Dans le passé (méthode EBS traditionnelle) : J'ouvre Toad en premier pour écrire le SQL — contrôle d'accès multi-organisations (MOAC), conversion des devises, logique de catégories d'âge... Et quand je termine l'écriture et la mise au point, il est déjà 15 h 50. Ensuite, je :

  • me connecte à la responsabilité d'administrateur système EBS et définis l'Executable ;
  • définis le Concurrent Program, et je configure un à un la longue liste de paramètres (organisation, devise, date de référence) ;
  • crée les ensembles de valeurs et la validation ;
  • monte le rapport sous la responsabilité Finance.

Une fois tout cela terminé, il est 16 h 40. Je soumets la requête, elle met 2 minutes, je télécharge le fichier texte… et le nom de la société est trop long : le fractionnement échoue. Je règle la largeur du rapport (si j'ai les permissions), je relance — il est déjà 17 h 10. La réunion est perdue et je suis réprimandé.

Aujourd'hui (avec SQLVantage) : À 15 h, je copie le SQL final mis au point (avec toute sa logique complexe) dans la page de configuration SQLVantage. Je définis les paramètres : P_ORG (organisation), P_CURRENCY (devise), P_AS_OF_DATE (date de référence). Un clic sur « Activer » : le tout prend 3 minutes. J'envoie le lien du rapport au directeur financier : « Ouvrez-le, saisissez vos paramètres, cliquez sur Exécuter : vous obtenez un Excel présentable directement. » Le directeur reçoit les données à 15 h 10, les ajuste au format « comptabilité » et termine la vérification des données à 15 h 15.

Vous voyez ? C'est le fossé d'efficacité que les outils modernes apportent.

4. Conclusion

18 ans d'expérience en EBS m'ont appris la puissance et la lourdeur de ce système, et le fardeau historique qu'il porte en matière d'expérience utilisateur et d'efficacité de développement.

SQLVantage ne nie pas EBS ; il en est tout l'inverse : c'est une libération moderne de la puissance de données d'EBS. En encapsulant les problèmes les plus pénibles de « processus » et de « format », il permet aux développeurs de se concentrer sur la « donnée » elle-même et aux utilisateurs sur « l'analyse ».

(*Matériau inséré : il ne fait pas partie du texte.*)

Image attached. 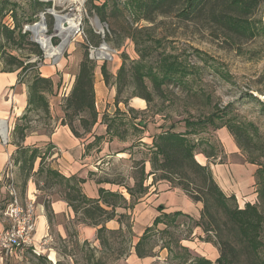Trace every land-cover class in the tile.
<instances>
[{
    "label": "rangeland",
    "instance_id": "1",
    "mask_svg": "<svg viewBox=\"0 0 264 264\" xmlns=\"http://www.w3.org/2000/svg\"><path fill=\"white\" fill-rule=\"evenodd\" d=\"M38 2L47 5L42 7ZM104 2L113 4L114 0H93L92 4L99 6ZM121 2L124 3L125 0ZM54 3H56L55 0H0V25L11 30L15 29V37H18L17 34L21 30L26 33V39L21 41V44L6 41L2 37L0 40L3 39L2 43L5 45L7 55L19 57L25 63L24 65H36L29 71V77L34 71L38 70L42 73L43 70L44 73H49L48 71L54 70V67L62 69L59 75H62L66 69L73 74L77 73L86 47L96 61V69L107 61L110 71L112 69L118 71L123 61V54L129 57L127 60L129 67L131 61L140 58L139 49L144 52L147 49L146 57L152 64L158 63L157 61L164 55L171 61L176 60L184 67L183 72L177 74L180 76L178 80L162 87L163 93L156 92L153 83L147 79L154 101L151 105L147 103L145 110L134 111L126 119L124 116L118 118L116 129L115 127L114 129L120 133V136L122 135L121 139L127 137L124 143L118 144V149L126 150L127 153L123 159L111 158L110 163L103 166L101 175L109 173L112 179H121L129 183L132 177L139 176L138 171L141 165H145L147 160L151 161V141L141 140L144 137V131L152 134L172 127L174 131L185 132L186 120L196 123L198 132L190 136L196 143H200L196 158L199 159L198 155L201 152L210 156L218 154L222 158L220 161L210 158L208 164L227 161V157L222 153L223 145L218 136L219 129L227 127L238 133V139L240 138L244 147H240L242 155L236 158L239 161L255 164L258 169L261 168L260 174H256L255 190L251 200L252 204L258 205L263 215L256 230L258 235L255 245L258 255L248 250L235 226L222 211L212 209V213L216 215L214 218L206 217L204 221L195 220L189 225L199 224L204 236L201 240L213 243L218 248L219 254L224 252L233 264H264V101L257 96L264 95V29L262 28L264 8L259 10L253 18L258 29L253 35L233 33L226 36L221 30L210 32L204 30L202 26L187 25L169 16L158 17L153 23L148 21L134 23L125 14L110 15L112 26L109 27L107 24L104 29L106 32H111L109 53L113 59H104L98 58L94 52L103 40L99 29L95 26L97 13L95 10L90 12L91 1L85 0L81 10L82 21L79 33L72 37L63 55L55 61L46 56L40 44L33 39V33L27 29L41 22L42 13L52 8ZM54 8L60 15H65L73 9L68 3H56ZM45 18L49 35H54L55 16L47 12ZM136 26L150 27V30H145L141 34L140 48H137L136 43L127 36L131 27ZM148 35L160 39V43H155L150 38L148 40ZM52 40L55 45L61 43L59 36H54ZM96 43H99V46H95ZM8 67L0 59V72ZM113 80L111 78V82ZM132 95V89L127 87L122 94V99L130 98L131 100ZM138 98L136 101L144 102ZM32 117L41 120L34 115ZM240 133L244 135L241 136ZM200 162L203 163V160ZM45 164L49 165L47 159ZM29 175L33 181L37 180V183L45 180L43 175L30 173L28 169L23 170L17 165L14 169V180L19 198L23 203L26 199ZM160 175L158 172V179ZM8 183L6 178L0 180V220H3V213L11 199L7 188ZM39 186L42 193L53 192L59 188L40 184ZM241 197L231 201V204L244 208L246 197ZM200 203L203 206V203ZM187 229L188 227L185 228V232ZM50 234L55 242V236ZM154 235L153 243H157L154 253L157 254L164 243L161 242L162 235L158 233ZM77 238L78 234L73 229L69 237L56 240L59 253L58 264H116L121 255L125 258L132 250L129 235L124 242L122 237L111 238L112 247L110 248L102 245L91 247L79 243ZM47 252L38 256L31 249H26L18 252L17 257L9 255L8 260H10L6 259V261L8 264H52L47 257ZM185 256L187 259L190 257L198 260L194 254H185ZM176 262L177 260L173 258L164 261V264Z\"/></svg>",
    "mask_w": 264,
    "mask_h": 264
},
{
    "label": "trees",
    "instance_id": "2",
    "mask_svg": "<svg viewBox=\"0 0 264 264\" xmlns=\"http://www.w3.org/2000/svg\"><path fill=\"white\" fill-rule=\"evenodd\" d=\"M91 4L93 0H90ZM42 7L45 3L38 2ZM51 4V3H49ZM114 5V6H113ZM122 5V6H121ZM264 8V0H114L113 4L104 2L101 5H94L89 9L90 12L96 11L97 16L109 27L112 26L110 22V15L118 16L125 14L129 16L134 23L141 21H148L153 23L158 17H174L187 25L202 26L204 30L214 32L221 30L226 36L229 34H250L253 35L258 29L254 23L255 14ZM107 22V23H106ZM264 29V22L262 20ZM145 30H150V27L139 28L131 27L128 32V38L132 39L137 48H140L142 41V33ZM15 29H8L0 25V38L6 41H14L21 44V41L26 39V33L22 30L15 37ZM148 40H153L155 43H160L153 35H148ZM0 40V59L9 66L3 70L22 69L21 72L28 77L29 98L28 106L23 116L16 122L13 130V136L17 139V153L15 161L21 162L23 170L31 173L34 169L35 161L38 157L41 158L39 170L36 172L45 177V185L58 186L59 190L63 192V197L67 200L69 205L74 209L77 214V220L87 225L100 226L97 231V239L105 248L112 247L111 238L122 237L123 242L126 240L127 235H133L130 215L127 213H117V207L127 208L132 205L125 199L122 194L111 192L109 190L100 189V197L92 199L86 197L81 189V184L84 179L73 176L70 178L65 177L58 170L51 168L45 164V160L49 156V150L45 152L40 151L38 148L28 150L22 144L25 139L27 131L31 127V123L35 120L34 115L41 120L49 122L51 118V108L48 99V94L54 91V81L51 77H45L40 71H34L33 75L29 77L28 73L32 67L36 65H24L25 63L15 55H7L5 45ZM109 44L111 40V32L105 31V38ZM103 41V40H102ZM95 46H99L96 43ZM147 49H139L140 58L131 61L128 67V55H122V64L120 65L114 84L116 85V102L119 104L123 102L129 103V99H122V94L127 87L132 89V97H140L151 105L154 101L153 93L151 92L147 79L153 83V88L158 93H163L162 87L172 81H176L184 70V67L176 60H170L169 57H160L158 63H150L146 57ZM7 58V60H5ZM97 64L91 57L88 47L85 49L84 57L80 62L78 71L75 76V81L69 95L65 98L64 112L65 117L62 119V124H68L75 135L80 136L81 130L84 132H91L99 120V113L96 108V94H95V70ZM101 70L106 84L111 83L113 74L108 68V63L105 61ZM131 97V98H132ZM107 123V131H116V121ZM186 131L179 132L170 129L163 130L154 137L151 146V162L152 172L155 181L164 180L174 188H179L184 191L193 201L202 202V216L201 221L207 217L208 219L214 218L216 215L212 213V209L222 211L226 217L235 226L240 238L246 243L248 250L258 255L256 247V237L258 235L257 226L259 220L263 215L258 209L257 204L247 202L244 208H239L237 205L233 206L231 201H235V195H226L211 171L206 165H202L196 159V151L200 143H196L191 134L198 132V125L189 120H186ZM115 127V129H114ZM48 133L53 131V127L48 124L46 129ZM231 131V130H230ZM242 132V131H241ZM234 134L240 147L242 141L238 139V133L231 131ZM243 136V133H240ZM238 135V136H237ZM101 137H97L99 140ZM144 163V162H143ZM140 165V164H139ZM160 172V178H157V173ZM261 168L258 169L257 174H260ZM139 176H135V185L133 187L126 185L127 191L131 196L142 194L146 188L144 187V180L148 175L146 173L145 165L142 164L139 171ZM109 180L110 178H106ZM264 180V179H263ZM39 186V183H37ZM48 209V205H47ZM163 207H159L162 210ZM181 213L162 214L157 217L154 224L148 227L145 233L139 238L134 245L136 254L143 258L153 256L154 249L157 243H153L155 228L159 223H166L168 227L177 226L178 218ZM51 217L49 213V218ZM109 220H117L121 224L118 230H109L105 223ZM212 220V219H211ZM199 225V224H198ZM162 238L169 236L171 242L176 247H179L177 237L174 233L167 229L160 233ZM130 239V238H129ZM167 246L164 243L163 247ZM162 247V248H163ZM177 252L178 256L183 257V264H212L207 259L198 258L190 261L184 255L188 254L185 249ZM189 255V254H188ZM122 256V255H121ZM120 258V257H119ZM190 261V262H189ZM228 261V262H227ZM233 264L224 252H221L217 264Z\"/></svg>",
    "mask_w": 264,
    "mask_h": 264
},
{
    "label": "crops",
    "instance_id": "3",
    "mask_svg": "<svg viewBox=\"0 0 264 264\" xmlns=\"http://www.w3.org/2000/svg\"><path fill=\"white\" fill-rule=\"evenodd\" d=\"M66 66V65H65ZM64 66V67H65ZM102 66V65H101ZM101 66L95 70V94L96 108L99 113V120L91 132L81 130V135L77 136L68 124H62L61 121L65 117L64 103L65 98L72 90L76 73L73 74L67 69L62 75H59L62 69L54 67L42 75L51 77L55 87L48 99L51 108V118L46 123L45 120H35L31 123L30 129L27 131L22 144L28 150L34 148L45 152L49 150L47 161L51 168L58 170L65 177L73 176L84 179L81 184L83 194L92 199L100 197V189H106L111 192L122 194L125 199L132 202L127 208L117 207V213H127L130 215V223L133 235L130 237L132 250L129 255L120 257L116 264H164V261L175 259L176 263L183 264L182 257L176 253L183 251L190 255L194 254L196 258L207 259L212 264H217L220 258L218 248L210 241L201 240L204 238L203 231L199 225L190 226V222L201 219L203 206L200 202L193 201L184 191L179 188L171 187L164 180L155 181L152 172V163L150 160L145 162L146 179L144 187L146 190L142 194L131 196L127 191L126 185L133 187L135 178L132 177L131 182L121 179H112L109 173L103 174V166L109 164L111 158H124L126 150L118 149V144L125 142L127 137L121 139L122 135L114 130L107 131V123L116 121L120 116H130L132 112L145 110L147 102L144 100L136 101L137 97L129 100L128 104L116 102V79L117 70L112 69L113 81L106 84ZM61 74V73H60ZM29 86L27 75L21 72V69L2 70L0 72V180L5 178L4 172L9 159H13L15 168L21 166V162H16L17 139L13 136V130L16 122L23 116L28 106ZM7 121L8 139L3 135V122ZM140 121V120H139ZM48 124L53 127V131H46ZM14 126V127H13ZM7 132V130H6ZM160 133V132H159ZM159 133H150L144 131V137L141 140L151 141L153 144L154 137ZM218 136L223 145V155L227 157V161L217 164H208L209 159L220 161V156H210L202 152L196 158L199 163L203 160L211 171L216 182L222 191L228 195H235L236 198L246 197L245 203L251 202L256 184V174L258 167L255 164L239 161L236 157L242 155L241 148L231 131L227 127L219 129ZM97 137H101L96 140ZM146 142V141H145ZM152 154V153H151ZM201 158V159H200ZM41 158L38 157L34 164L32 173H36L40 167ZM110 178L109 180H105ZM28 185L26 191L25 204L28 200H34L36 206V233L35 240L39 242L46 234L52 233L55 236V242L50 246L47 257L52 264H58V248L56 240L69 237L73 229L78 234V242L87 244L91 247L101 245L97 239V231L100 226H92L84 224L77 220V214L63 197V192L56 189L46 193H42L41 186L37 185V180L33 181L32 177H28ZM44 179L39 181L40 185H44ZM48 187H55L53 184ZM248 197V198H247ZM242 198V197H241ZM48 205V209H47ZM163 207L159 210V207ZM181 213L178 218L177 226L168 227L166 223H159L155 228V233H162L170 229L174 236L177 237L179 247H176L169 236H164L161 242L167 246L161 248V251L153 256L139 257L136 254L134 245L139 238L145 233L148 227H151L156 218L162 214ZM49 213L51 217L49 218ZM188 224V225H186ZM109 230H118L121 224L117 220H109L105 223ZM8 222L5 217L0 220V232L8 228ZM188 227L185 232V228ZM185 233V234H184ZM158 248V247H157ZM156 251V247L154 249ZM9 255L0 254V264H8ZM11 257L19 256L18 253L10 255ZM40 256V255H38ZM194 257V256H193ZM10 260V259H9ZM8 260V261H9ZM193 259L190 258V261ZM189 261V262H190Z\"/></svg>",
    "mask_w": 264,
    "mask_h": 264
},
{
    "label": "built area",
    "instance_id": "4",
    "mask_svg": "<svg viewBox=\"0 0 264 264\" xmlns=\"http://www.w3.org/2000/svg\"><path fill=\"white\" fill-rule=\"evenodd\" d=\"M14 169L15 163L13 159H9L4 176L9 181L7 188L11 199L3 213L9 226L0 232V254L12 255L31 249L35 254L41 255L49 250L53 236L46 234L36 242L35 201L28 200L25 204L21 202L15 185Z\"/></svg>",
    "mask_w": 264,
    "mask_h": 264
},
{
    "label": "bare ground",
    "instance_id": "5",
    "mask_svg": "<svg viewBox=\"0 0 264 264\" xmlns=\"http://www.w3.org/2000/svg\"><path fill=\"white\" fill-rule=\"evenodd\" d=\"M55 2L57 4L68 3L73 9L69 14L64 16L55 12L56 25L54 35H49L48 33L45 16L41 18V22L29 26V30L33 33V39L40 44L46 56L58 60L63 55L72 37L79 33L82 21L81 10L85 0H55ZM54 36H59L61 38V43L59 45L53 43L52 39ZM105 55V53H102V56ZM7 127V121H4L2 127L4 137H6Z\"/></svg>",
    "mask_w": 264,
    "mask_h": 264
},
{
    "label": "water",
    "instance_id": "6",
    "mask_svg": "<svg viewBox=\"0 0 264 264\" xmlns=\"http://www.w3.org/2000/svg\"><path fill=\"white\" fill-rule=\"evenodd\" d=\"M46 1H50V0H46ZM54 6H56L55 3H54L52 8H48L46 10V12H43L41 17H44L47 12H49L50 14H52L53 16L56 17V14H55L56 9L54 8ZM67 14H69V13H67ZM67 14H65V15H67ZM62 16H64V15H62ZM263 22H264V17H263ZM105 25L106 24L105 23L103 24V22L100 20V18L98 16L95 17V26L99 29V33L102 35L103 38H105V29H104ZM27 29H29V27H27ZM108 49L111 50V48H110L109 44L107 43V41L103 39L102 44L99 46L98 49H95L94 52H95V55H97L98 58L103 57L104 59H113V56L109 53ZM102 53H105L106 55L102 56ZM91 57L94 58L93 55H91ZM55 61H57V60H55ZM257 96L262 101H264V95H260V96L257 95ZM6 138L8 139V129H7V132H6Z\"/></svg>",
    "mask_w": 264,
    "mask_h": 264
}]
</instances>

Si vous en avez vous aussi assez :

  • de revivre la même procédure d'enregistrement laborieuse à chaque développement de rapport ;
  • de faire manuellement le fractionnement pour chaque export utilisateur, souvent cassé par les retours à la ligne ;
  • de dire « ce rapport prendra trois jours » alors que le besoin métier est déjà là ;

vous pouvez, comme moi, essayer de changer d'approche. Nous sommes nous-mêmes nos meilleurs chefs de produit.

SQLVantage est désormais utilisé largement au sein de mon équipe : il réduit le délai moyen de livraison des rapports de plus de 80 %, et la satisfaction des utilisateurs a nettement progressé.

La technologie évolue sans cesse, mais la quête de fraîcheur des données ne change jamais. J'espère que cette expérience et ce petit outil qu'est SQLVantage pourront apporter un peu de lumière à ceux qui sont encore plongés dans la souffrance des rapports EBS.

Si vous êtes intéressés par les détails d'architecture de SQLVantage (par exemple comment analyser dynamiquement les paramètres, comment gérer la sortie en streaming de grands ensembles de résultats), n'hésitez pas à laisser un commentaire. En cette époque changeante, servons-nous de la technologie pour nous accorder, ainsi qu'à nos services métier, un peu de temps précieux.